Film

Wszyscy przeciwko wszystkim

Recenzja filmu: „Nowiny ze świata”, reż. Paul Greengrass

„Nowiny ze świata”, reż. Paul Greengrass „Nowiny ze świata”, reż. Paul Greengrass Netflix
Kolejny raz western, gatunek wysłużony i skompromitowany, mimo rażąco stereotypowej dramaturgii wzrusza, a nawet olśniewa niebanalną refleksją o krwawej, poplątanej amerykańskiej historii.

--- ANALIZOWANE DANE ---
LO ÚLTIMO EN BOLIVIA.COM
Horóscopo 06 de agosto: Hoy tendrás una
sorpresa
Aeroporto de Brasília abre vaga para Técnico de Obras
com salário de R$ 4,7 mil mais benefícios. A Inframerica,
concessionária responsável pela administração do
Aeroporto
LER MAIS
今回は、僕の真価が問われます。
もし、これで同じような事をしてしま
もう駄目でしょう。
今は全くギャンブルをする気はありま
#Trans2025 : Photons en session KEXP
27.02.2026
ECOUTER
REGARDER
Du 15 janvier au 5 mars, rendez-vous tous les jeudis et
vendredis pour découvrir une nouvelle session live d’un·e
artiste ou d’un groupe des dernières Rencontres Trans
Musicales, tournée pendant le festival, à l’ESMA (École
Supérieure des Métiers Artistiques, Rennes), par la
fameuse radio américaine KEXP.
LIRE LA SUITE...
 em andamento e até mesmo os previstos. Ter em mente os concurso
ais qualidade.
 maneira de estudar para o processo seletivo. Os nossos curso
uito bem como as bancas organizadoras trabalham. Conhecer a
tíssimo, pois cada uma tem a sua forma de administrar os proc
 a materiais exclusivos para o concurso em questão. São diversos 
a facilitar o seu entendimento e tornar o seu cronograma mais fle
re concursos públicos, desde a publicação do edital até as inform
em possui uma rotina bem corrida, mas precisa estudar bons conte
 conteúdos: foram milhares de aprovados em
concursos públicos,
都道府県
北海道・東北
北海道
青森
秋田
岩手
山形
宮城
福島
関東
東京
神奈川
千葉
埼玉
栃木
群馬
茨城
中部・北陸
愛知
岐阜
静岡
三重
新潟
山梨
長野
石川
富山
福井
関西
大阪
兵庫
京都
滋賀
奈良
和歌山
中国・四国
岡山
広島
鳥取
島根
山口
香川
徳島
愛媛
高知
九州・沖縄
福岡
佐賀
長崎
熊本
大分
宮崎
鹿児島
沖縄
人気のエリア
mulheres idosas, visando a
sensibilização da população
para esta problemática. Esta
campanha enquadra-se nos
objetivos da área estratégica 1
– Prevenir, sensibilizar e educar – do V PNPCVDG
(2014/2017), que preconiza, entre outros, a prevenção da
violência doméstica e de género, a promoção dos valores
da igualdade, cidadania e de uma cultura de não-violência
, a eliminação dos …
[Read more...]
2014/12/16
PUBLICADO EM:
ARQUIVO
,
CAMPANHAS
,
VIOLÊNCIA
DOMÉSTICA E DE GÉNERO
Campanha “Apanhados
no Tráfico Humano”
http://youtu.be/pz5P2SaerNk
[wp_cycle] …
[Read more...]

--- TWOJE ZADANIA ---
[1] Przedstaw w formie krótkiej listy najważniejsze informacje z akapitu recenzji, który zaczyna się od słów „Kolejny raz western”.
[2] Zamień w recenzji „western” na „kryminał” i przepisz fragment zaczynający się od słów „Recenzja filmu: „Nowiny” i ciągnący się aż po słowa „poplątanej amerykańskiej historii.”.
Korzystaj wyłącznie z recenzji.

--- LISTA ROZWIĄZAŃ ---
[1]
- Western to gatunek wysłużony i skompromitowany.
- Dramaturgia jest rażąco stereotypowa.
- Mimo to western po raz kolejny wzrusza, a nawet olśniewa.
- Przynosi niebanalną refleksję o krwawej, poplątanej amerykańskiej historii.

[2]
Recenzja filmu: „Nowiny ze świata”, reż. Paul Greengrass

„Nowiny ze świata”, reż. Paul Greengrass „Nowiny ze świata”, reż. Paul Greengrass Netflix
Kolejny raz kryminał, gatunek wysłużony i skompromitowany, mimo rażąco stereotypowej dramaturgii wzrusza, a nawet olśniewa niebanalną refleksją o krwawej, poplątanej amerykańskiej historii.